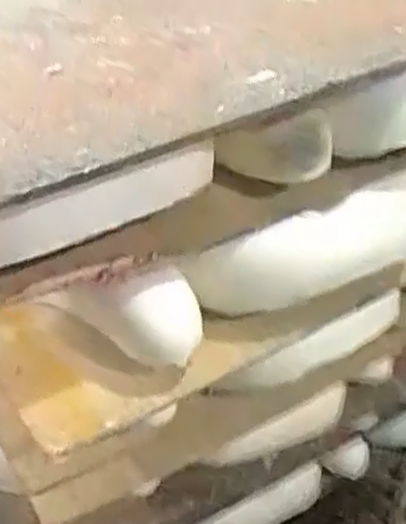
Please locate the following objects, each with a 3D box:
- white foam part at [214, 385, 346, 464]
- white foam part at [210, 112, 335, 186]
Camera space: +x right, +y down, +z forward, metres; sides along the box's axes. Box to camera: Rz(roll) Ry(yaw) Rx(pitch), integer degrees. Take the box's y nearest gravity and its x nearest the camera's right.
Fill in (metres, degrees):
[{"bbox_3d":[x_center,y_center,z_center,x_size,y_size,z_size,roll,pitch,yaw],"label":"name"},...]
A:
[{"bbox_3d":[0.076,0.153,0.725,0.153,0.064,0.014,-24,44,-26],"label":"white foam part"},{"bbox_3d":[0.045,-0.070,0.508,0.087,0.042,0.018,-2,31,41],"label":"white foam part"}]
- - - - -
**What to do:** Would you please output only the lines from the start of the material above up to and including the line with "- white foam part at [210, 112, 335, 186]", exactly as they appear and without pictures?

**Answer box:**
Please locate the following objects, each with a 3D box:
- white foam part at [214, 385, 346, 464]
- white foam part at [210, 112, 335, 186]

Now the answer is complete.